4 de fevereiro de 2010

A volta do ator à sua home


O ator está sentado em uma mesa, cheia de livros sobre a arte, sobre Hamlet e sobre auto-ajuda.
Ao seu lado direito, numa televisão, o Hamlet de um ator inglês clássico está monologando em preto e branco.   No plano baixo a frente da tevê, cartas estranhas de tarôt em punhados dispostas em círculo . Do outro lado, de forma simétrica, um “escudo do mestre” de RPG.
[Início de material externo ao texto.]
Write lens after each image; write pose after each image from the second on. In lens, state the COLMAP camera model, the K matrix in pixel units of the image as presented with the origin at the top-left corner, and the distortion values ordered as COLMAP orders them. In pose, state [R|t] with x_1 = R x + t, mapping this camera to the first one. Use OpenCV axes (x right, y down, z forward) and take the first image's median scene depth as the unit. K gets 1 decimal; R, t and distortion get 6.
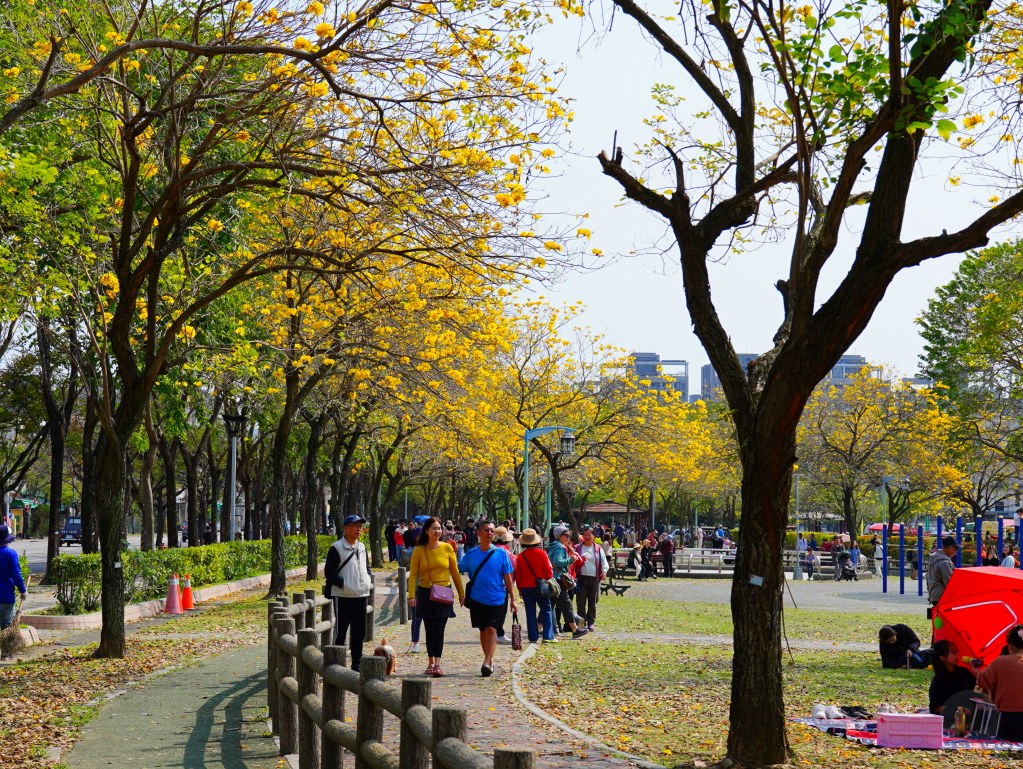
lens RADIAL K [[2122.6, 0, 511.5], [0, 2122.6, 384.5], [0, 0, 1]] dist [-0.011537, 0.297262]
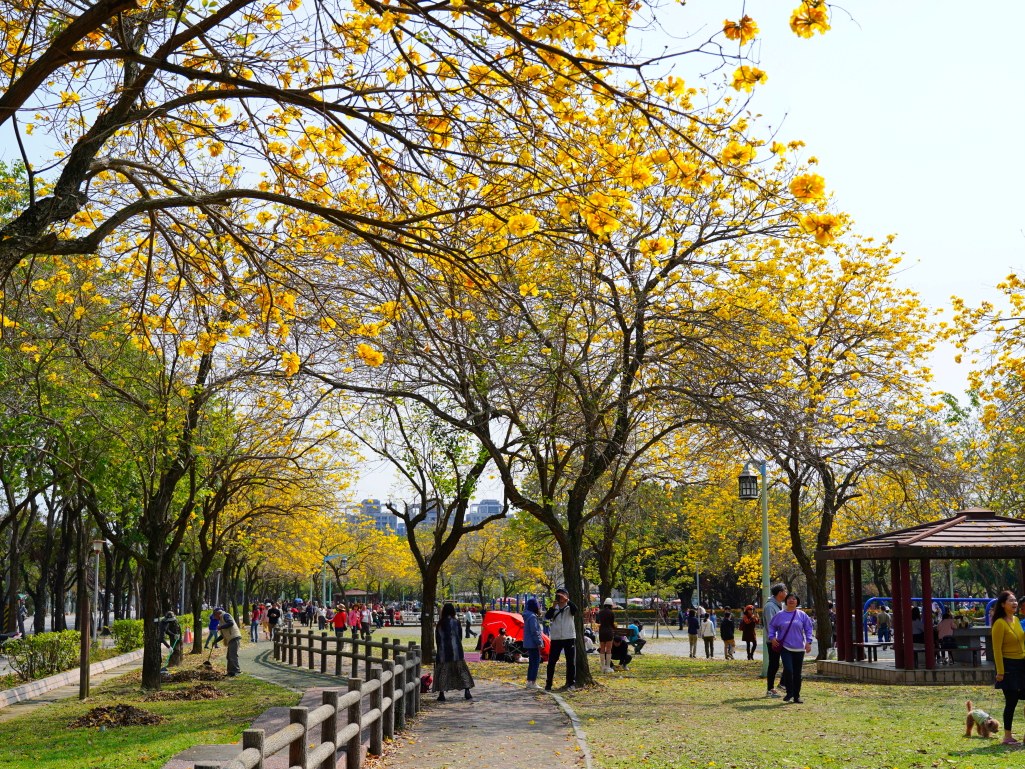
lens RADIAL K [[1229.5, 0, 512.5], [0, 1229.5, 384.5], [0, 0, 1]] dist [-0.001771, -0.001327]
pose [[0.984478, 0.010064, 0.175221, -0.119491], [0.008875, 0.994223, -0.106963, -0.079157], [-0.175286, 0.106858, 0.978701, -1.187668]]
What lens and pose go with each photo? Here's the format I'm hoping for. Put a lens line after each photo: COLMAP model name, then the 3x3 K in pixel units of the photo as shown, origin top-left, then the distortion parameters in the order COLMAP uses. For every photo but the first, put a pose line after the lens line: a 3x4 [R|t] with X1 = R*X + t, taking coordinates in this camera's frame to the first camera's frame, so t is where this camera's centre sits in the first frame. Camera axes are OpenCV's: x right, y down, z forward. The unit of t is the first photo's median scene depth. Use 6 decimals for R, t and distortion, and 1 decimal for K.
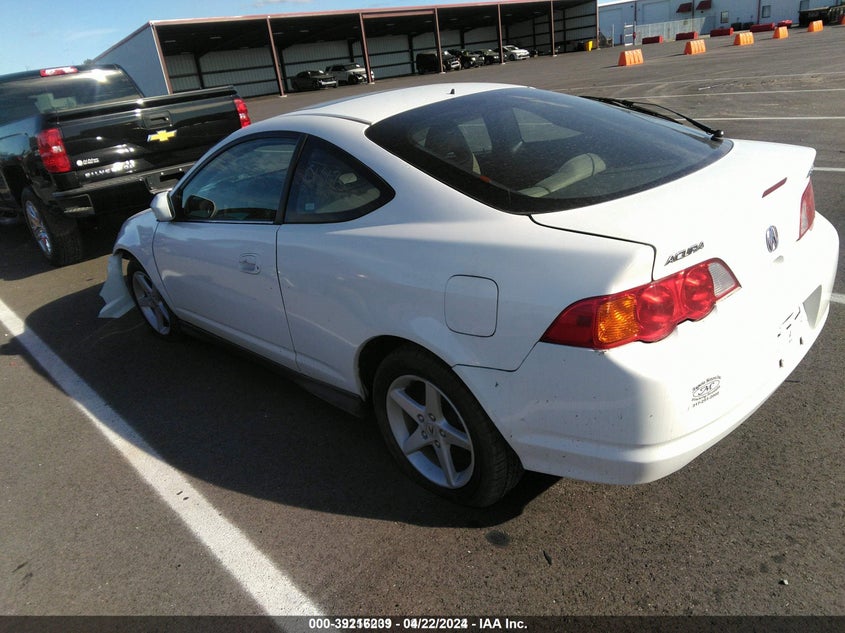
lens RADIAL K [[629.5, 0, 422.5], [0, 629.5, 316.5], [0, 0, 1]] dist [-0.000367, -0.000726]
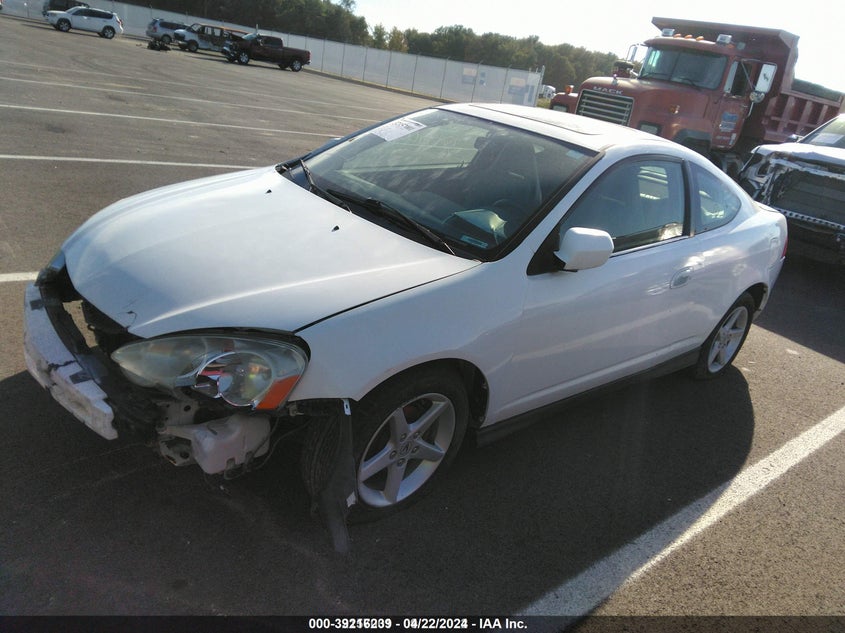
lens RADIAL K [[629.5, 0, 422.5], [0, 629.5, 316.5], [0, 0, 1]] dist [-0.000367, -0.000726]
pose [[0.025745, -0.252253, 0.967319, -1.224010], [0.203347, 0.948730, 0.241993, -0.343799], [-0.978768, 0.190471, 0.075720, 1.231356]]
Pouca luz, ele coloca a luva de tesouras, de garras, sua arma ninja. Mas as tesouras são invisíveis, elas não cortam. Elas não danificam. Melhor pegar em armas? O ator está vestido de apresentador pateta, que vai discursar com a autoridade de uma Barbara Heliodora gótica sobre o solilóquio de Hamlet. Faltam-lhe as palavras, ele gagueja, não sai natural. Natural de cú é rola.  Ele olha par o Hamlet vídeo,  vislumbra alguma luz em final de um longo túnel interditado pela chuva. Mas as luzes das saídas de emergência estão apagadas. O vídeo fala, mas não dialoga. Ele é um bobo da corte, morto em sua incompetência de pensar o que falar de um Hamlet. Precisa ele ser Hamlet? Precisa? Mas como não... Ele pega seu telefone celular e liga ao acaso para algum amigo de oficio, como um desesperado, dentro de  prédio em chamas, em busca de um bombeiro nova iorquino, pronto pra ser retirado do alto de sua torre avariada. Quando o telefone atende (seja a pessoa ou caixa postal) o ator/vitima sente pela voz/recado que o bombeiro não pode socorrê-lo, e, aceitando seu destino/acaso, impõe sua poesia rota e carcomida. O ator-vítima tem um rompante, vai tentar ser Hamlet. Não consegue. Não consegue. Não consegue. Frustrado, ele tenta. A roupa para tirar é difícil, a atenção-tensão da platéia está sobre ele,  há expectativa, duvida, olhar de zombaria. Ele re-tenta. Não vai dar.
Vai se vestindo, se despindo, à vista e escondido, ao mesmo tempo em que liga pra outro numero, na verdade, agora ele quer dizer para algum amigo de oficio aleatório, representante da mídia e do status quo do entretenimento barato e raso que ele vai pular em Hamlet.  Mas mesmo a queda é difícil, pois ela parece que não termina... E ela não termina. Hamlet em queda, em vertigem, sem amparo e zonzo, não consegue vestir-se. A roupa está estranha, muitos já usaram e deixaram seu numero nela. Enquanto muda de roupa, troca de cena na tevê. Surgem mais Hamlets; do Kenneth, do Brook, Ensaio.Hamlet , Animaniacs , todos como um turbilhão de referências, formas, poética, parodias, recontextualização, crítica, desafio . A bota é do Didi. Mas não o Didi Mocó,  da sua Turma, dos Trapalhões.... Didi de Godot. Ela é difícil de calçar, dói, está apertada.  “Tá apertado, mãe”. Alguem já disse isso. Pause na tevê, a imagem está congelada no inconsciente. Ele pega a Caveira. A Caveira do bobo-babá guarda o cérebro do espantalho de OZ. É de plástico, mesmo o espantalho sendo de feno. Cérebro do espantalho de OZ? Que diabos isso está fazendo ai???????
Ele leva a caveira pra tirar a sorte no Tarôt da Vertigo/DC. Mar de cartas estranhas com seus arquétipos Junguianos, desenhada de forma gótica. Ele atira cartas ao chão. Elas não são visíveis, mas estão lá. Vai jogando até que aparece a Morte/Death. A Carta da Morte , estilizada, trás uma rosa azul. A rosa azul salvaria Hamlet, salvaria o ator, salvaria a platéia. Mas ela está dentro da carta. Então ele entende. Tudo é um jogo, ele é um jogador. Ele só gostaria que o jogo fosse mais justo, mas é um jogo, tem que jogá-lo. Jogo. Dados. Interpretação de papeis. Roleplaying. Fudeu. Não tem jeito. O ator/Hamlet/fracassado vai entrar em cena. Ele sabe que lá fora o mundo está morto e doente, mas os canibais querem devorá-lo. Ele está pronto para o sacrifício. Vamos comer Hamlet? Que gosto que o príncipe da Dinamarca tem? Será podre como o que vai por lá? Polônio e Claudius já saíram de cena. É agora, cena. Ora de entrar... Em cena.